Well that was exactly the wrong thing to say. As it was, I had just been thinking of letting him go, after setting up another dinner date with him of course, but for him to kill the burgeoning fantasy that a dark poet like myself had built in her mind, where he became the only one who understood me, maybe even an object of romance (he was sort of cute), was just too much for me to handle. I frowned, stood up to face him, picking up the revolver in the same movement, and shot him through the chest.
He gave me a suitably shocked look of disbelief. I gave him a sad sort of little smile in reply.
“Sorry, Nick. I really am. And for what it’s worth, I do hope you live.”
He gurgled something. I would like to think words of understanding and not curses, but it was too unintelligible for me to tell. Then he collapsed. I gave him a moment to see if he would move or twitch or something, was slightly disappointed when he didn’t budge at all, then daintily stepped over him to grab my phone and call 911.
“Hi, a rather nice man got shot. I have no idea how badly. Could you send someone out here right away?”
I stated my address, ignored the operator’s questions, and then dropped my phone to the ground. It wasn’t like I would be needing it ever again. Then I grabbed my car keys from the little hook on the wall where they hung, took one last look behind me at Nick, and hurried out the door.
My hands didn’t even tremble as I unlocked my car and got in, nor when I inserted the key into the ignition. I felt more peace than anything else, a calm that I had finally made a decision. Driving almost slowly, it still didn’t take me long to reach the bridge.
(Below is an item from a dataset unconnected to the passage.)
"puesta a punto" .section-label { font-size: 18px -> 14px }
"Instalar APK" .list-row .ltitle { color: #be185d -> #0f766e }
It was a nice bridge, kind of like a small and homey version of something grander like the Golden Gate, but still impressive all the same. Once used to hasten the flow of traffic, it was now little used, having been superseded by more recent roadways. Which suited my purposes just fine, because I didn’t exactly want a huge crowd of spectators.
Having picked out the perfect spot several months before, along with several other suitable locations for an ‘ending’ I got out of the car and made my way up the onramp. I shivered a little in the cold, for a moment wishing I had brought a jacket, but then realized it wouldn’t matter in a few moments. I had already brought the one thing I truly needed.
Walking along the edge, not really wanting to get hit by traffic because wouldn’t that be kind of lame, I hiked to about the halfway point, where the bridge was highest over the churning water below me. Then I stopped, opened my mouth wide, and stuck the barrel of the revolver against the roof of my mouth.
The steel felt cold against my tongue. The breeze as well was cool, and stronger up here than when I’d first stepped out of my car, caressing my hair until it blew a strand into my eyes. I tucked it back behind my ear and looked over the side of the bridge into the water beneath.
I’d hoped to see my own reflection mirrored back at me, to see myself one last time, perhaps an echo of my thoughts in my other’s eyes. But the water was choppy and too far down anyways. I saw nothing.
I thought about shedding a tear, something dramatic to show the sadness that my life had become. The sound of it dropping into the waves below would have certainly been poetic. Or so I’d like to think anyways.
But I didn’t. I think I’d cried all the tears I ever could have years ago, and now had none left for the sea. Honestly my last moments were kind of a letdown, my black eyes just staring straight forwards into the cloud-obscured sunset.
Realizing there was no point in wasting any more time, feeling disappointed in myself, I shut my eyes and pulled the trigger.